A property’s rateable value is based on an estimate of the property’s open market rental value, on a specific date known as the Antecedent Valuation Date (AVD) – which is set out in legislation. For the next rating list for the 2023 Revaluation, this will 1 April 2021.
There is clearly massive variation in this sector, so we needed a rating system that could cope with all of types of hotels to produce accurate and fair valuations across the board. That’s why we worked with UK Hospitality, the largest representative body for hotels in the country, to understand what factors need to be taken into account to fairly determine each hotel’s rateable value.
How the scheme works
Together we decided to gather data in different ways, depending on the scale of how different types of businesses operate.
For chain-operated hotels – such as Premier Inn and Macdonald Hotels - we carry out a detailed analysis of trading accounts with the help of the professional representatives acting on their behalf.

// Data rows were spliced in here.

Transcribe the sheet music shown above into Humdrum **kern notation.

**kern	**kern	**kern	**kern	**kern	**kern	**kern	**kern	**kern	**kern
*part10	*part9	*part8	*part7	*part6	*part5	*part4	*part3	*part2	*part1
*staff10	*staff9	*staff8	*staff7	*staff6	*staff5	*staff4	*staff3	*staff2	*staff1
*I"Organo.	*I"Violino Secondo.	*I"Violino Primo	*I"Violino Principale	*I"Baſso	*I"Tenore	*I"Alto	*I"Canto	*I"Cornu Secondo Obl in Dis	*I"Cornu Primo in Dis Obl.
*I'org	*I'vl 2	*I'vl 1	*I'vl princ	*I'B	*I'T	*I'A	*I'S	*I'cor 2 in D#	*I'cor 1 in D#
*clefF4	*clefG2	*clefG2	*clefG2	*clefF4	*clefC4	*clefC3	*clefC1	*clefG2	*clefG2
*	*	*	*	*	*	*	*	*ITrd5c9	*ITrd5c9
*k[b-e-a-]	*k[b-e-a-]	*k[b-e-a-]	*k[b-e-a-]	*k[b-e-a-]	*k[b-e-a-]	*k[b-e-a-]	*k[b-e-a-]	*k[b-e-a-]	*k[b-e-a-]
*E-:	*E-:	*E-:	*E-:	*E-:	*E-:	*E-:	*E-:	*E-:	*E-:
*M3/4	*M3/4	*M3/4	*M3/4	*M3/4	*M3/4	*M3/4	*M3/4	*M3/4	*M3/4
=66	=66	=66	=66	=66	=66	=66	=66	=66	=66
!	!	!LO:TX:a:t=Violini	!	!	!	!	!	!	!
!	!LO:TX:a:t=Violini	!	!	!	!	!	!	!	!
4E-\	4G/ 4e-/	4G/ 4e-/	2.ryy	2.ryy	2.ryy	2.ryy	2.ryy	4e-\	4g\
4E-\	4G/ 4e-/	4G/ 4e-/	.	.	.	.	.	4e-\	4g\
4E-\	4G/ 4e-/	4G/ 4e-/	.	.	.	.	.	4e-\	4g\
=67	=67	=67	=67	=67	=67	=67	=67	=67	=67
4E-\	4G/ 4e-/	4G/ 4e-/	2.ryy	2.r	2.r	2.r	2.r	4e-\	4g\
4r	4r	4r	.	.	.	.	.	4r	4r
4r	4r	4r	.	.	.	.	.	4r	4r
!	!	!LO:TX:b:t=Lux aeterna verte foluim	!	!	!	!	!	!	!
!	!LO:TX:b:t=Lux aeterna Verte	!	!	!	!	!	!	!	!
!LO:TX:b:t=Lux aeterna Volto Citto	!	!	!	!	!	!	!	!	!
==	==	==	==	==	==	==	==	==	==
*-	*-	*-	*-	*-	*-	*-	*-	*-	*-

We supplement this with data received direct from independent hoteliers.
By analysing a hotel’s account information, our team can determine what elements of the business generate the most profit. This might be how the accommodation’s income relates to the number of rooms, and the income from rooms as a total proportion of the overall income for the hotel.
Location is also major consideration in our rating system. Most hotels in London do far more business than elsewhere in the country, and this is clear through their costs and the revenue they are generating.
On top of this we also need to look at differences in the type of accommodation - such as aparthotels, budget hotels, country house hotels and five-star rated hotels. All these have different characteristics and that must be reflected in our valuation system.
Whatever money a hotel puts into providing its service is taken into consideration when working out its rateable value. For example, four or five-star hotels will typically have an extremely high level of fixed costs due to staffing, maintenance and more – things you’ll definitely notice if you stay somewhere fancy.
The final steps
The FMT is our estimate of the trade revenue for a hotel, determined by analysing trade from previous years and taking into account trends, risks and uncertainties at that date.
The scheme applies a single percentage to the total FMT to arrive at the rateable value of the hotel. The percentage applied varies depending on the profit the hotel is expected to make, the type of hotel and its trading performance.
We publish details of the agreed scheme and the range of percentages we use online at GOV.UK.
Like any sector, hotels are subject to change over time in the way they are used and this affects their values – especially given the impact of the last 18 months. This is why our scheme aims to take into account all aspects of cost, revenue, risk and uncertainties, and can adapt no matter what the future holds.